You’d have to sit down with a bottle of Grey Goose and a Ouija Board to define whether Mr. Griffin’s approach is consistent with the original Congressional intent from 80-plus years ago or the Congressional intent reflected in the more recent amendments, such as the Taft-Hartley Amendments to the NLRA, adopted in the 1940’s and 1950’s.
Given the central role that employment occupies in any society, and also given the essential role played by employers, there will always be some element of tension between employers and employees in any society. In some societies, an equilibrium has been reached on those issues through years of discussion and compromise, yet there are still circumstances under which one side or the other feel as though the balance has tipped against them.
The U.S. has many pressing societal issues in terms of job creation, employment, global competition, income inequality, and the like. While it’s not fair to place the burden upon businesses to solve those knotty problems, it’s also hard to imagine that the problems could be solved without business playing a major role in the process.
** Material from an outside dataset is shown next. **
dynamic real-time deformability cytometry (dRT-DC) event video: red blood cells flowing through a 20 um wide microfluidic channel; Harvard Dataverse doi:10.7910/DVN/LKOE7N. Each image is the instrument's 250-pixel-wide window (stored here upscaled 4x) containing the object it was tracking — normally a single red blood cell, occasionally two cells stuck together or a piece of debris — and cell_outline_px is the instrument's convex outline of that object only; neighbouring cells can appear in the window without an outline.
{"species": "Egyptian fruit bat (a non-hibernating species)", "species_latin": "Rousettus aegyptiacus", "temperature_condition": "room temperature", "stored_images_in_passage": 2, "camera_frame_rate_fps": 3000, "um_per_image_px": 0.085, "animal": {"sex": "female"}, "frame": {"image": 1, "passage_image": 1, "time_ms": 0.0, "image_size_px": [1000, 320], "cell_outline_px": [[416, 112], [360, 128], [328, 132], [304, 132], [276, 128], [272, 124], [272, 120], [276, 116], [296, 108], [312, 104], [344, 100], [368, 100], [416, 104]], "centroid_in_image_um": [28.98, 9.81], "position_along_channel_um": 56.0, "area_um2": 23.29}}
1851: What do you believe this ruling might mean for the future of franchising?
LP: While there are somewhat more difficult hurdles associated with the possibility of joint employer classification, franchising is strong enough to get through this challenge intact and still quite viable. Once the community fully understands the nature and scope of where the NLRB may go with the cases that are still at an early stage, franchisors and franchisees will adapt as needed to the changing climate, just as has been the case with other issues.